- **Required actions**:
- 1) Could you copy out the part of the SD-WAN template instructions that starts at the words "7. Click Save." and stops after "5. Click Save.", word for word?
- 2) Can you carry the Cisco SD-WAN template instructions forward from the point where they end?

[[ Document segment, beginning ]]

1. From the Cisco SD-WAN Manager menu, choose Configuration > Templates.

2. Click Device Templates.

   Note	In Cisco vManage Release 20.7.x and earlier releases, Device Templates is titled Device.

3. Click ... of the template for which you want to configure the interface, and then choose Edit.

4. Click Transport & Management VPN and perform these actions to create interfaces for the bays:

   1. Click VPN Interface in the Additional VPN 0 Template.

   2. Choose the new VPN Interface Ethernet menu that displays, and then click Create Template.

   3. In Template Name, enter a name for the template.

      This field may contain uppercase and lowercase letters, digits 0 through 9, hyphens (-), and underscores (_).

   4. In Description, enter a description of the template.

      This field can contain any characters and spaces.

   5. Add control connections to the bays that you configured as described in “Create a Dynamic Interface Mode Feature Template.”

5. Choose Basic Configuration and perform these actions:

   1. In Interface Name, enter a name for the interface.

      Enter a name in the format that this example shows: “FortyGigabitEthernet0/1/0.”

   2. Configure other options on this tab as needed.

6. From Tunnel, set Tunnel Interface to On.

7. Click Save.

8. Choose IPv4 Route and perform these actions to configure an IPv4 route for the VPN0 template:

   1. Click New IPv4 Route.

   2. In Prefix, enter a prefix for the IPv4 route.

   3. In Gateway, choose Next Hop.

   4. Configure items as needed in Next Hop, and then click Add.

   5. Click Save.

9. Click Update.

Associate the Dynamic Interface Mode Feature Template with a Device Template

After you create the dynamic interface mode feature template, associate it with a device template and attach the device template to a device. For instructions, see Create a Device Template from Feature Templates.

Use the VPN Interface Bridge template for all Cisco IOS XE Catalyst SD-WAN device Cloud and Cisco IOS XE Catalyst SD-WAN devices.

Integrated routing and bridging (IRB) allows Cisco IOS XE Catalyst SD-WAN devices in different bridge domains to communicate with each other. To enable IRB, create logical IRB interfaces to connect a bridge domain to a VPN. The VPN provides the Layer 3 routing services necessary so that traffic can be exchanged between different VLANs. Each bridge domain can have a single IRB interface and can connect to a single VPN, and a single VPN can connect to multiple bridge domains on a Cisco IOS XE Catalyst SD-WAN device.

To configure a bridge interface using Cisco SD-WAN Manager templates:

1. Create a VPN Interface Bridge feature template to configure parameters for logical IRB interfaces, as described in this article.

2. Create a Bridge feature template for each bridging domain, to configure the bridging domain parameters. See the Bridge help topic.

Navigate to the Template Screen and Name the Template

1. From the Cisco SD-WAN Manager menu, choose Configuration > Templates.

2. Click Device Templates.

   Note	In Cisco vManage Release 20.7.x and earlier releases, Device Templates is titled Device.

3. From the Create Template drop-down list, select From Feature Template.

4. From the Device Model drop-down list, select the type of device for which you are creating the template.

5. Click Service VPN or scroll to the Service VPN section.

6. Click the Service VPN drop-down list.

7. From Additional VPN Templates, click VPN Interface Bridge.

8. From the VPN Interface Bridge drop-down list, click Create Template.

[[ Document segment, end ]]
[[ Data provided, beginning ]]

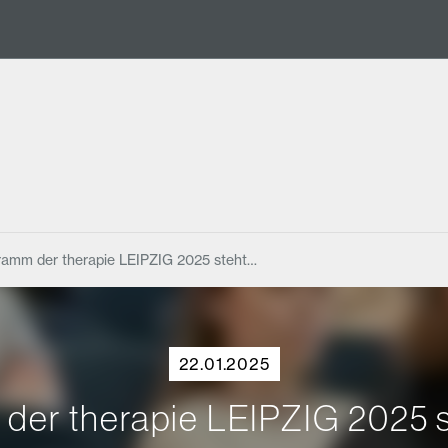
ramm der therapie LEIPZIG 2025 steht…
22.01.2025
er therapie LEIPZIG 2025 s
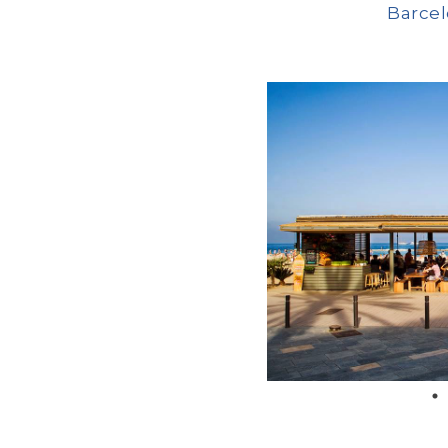
Barce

[[ Data provided, end ]]

- **Set of answers**:
- 1)
7. Click Save.

8. Choose IPv4 Route and perform these actions to configure an IPv4 route for the VPN0 template:

   1. Click New IPv4 Route.

   2. In Prefix, enter a prefix for the IPv4 route.

   3. In Gateway, choose Next Hop.

   4. Configure items as needed in Next Hop, and then click Add.

   5. Click Save.

- 2)
   The VPN Interface Bridge template form is displayed. The top of the form contains fields for naming the template, and the bottom contains fields for defining VPN Interface Bridge parameters.

9. In Template Name, enter a name for the template. The name can be up to 128 characters and can contain only alphanumeric characters.

10. In Template Description, enter a description of the template. The description can be up to 2048 characters and can contain only alphanumeric characters.

When you first open a feature template, for each parameter that has a default value, the scope is set to Default (indicated by a check mark), and the default setting or value is shown. To change the default or to enter a value, click the scope drop-down to the left of the parameter field and select one of the following:

Release Information

Introduced in Cisco SD-WAN Manager NMS in Release 15.3. In Release 18.2, add support for disabling ICMP redirect messages.

Use the IPoE template for Cisco IOS XE Catalyst SD-WAN devices.

You configure IPoE on routers with DSL interfaces, to provide support for service provider digital subscriber line (DSL) functionality.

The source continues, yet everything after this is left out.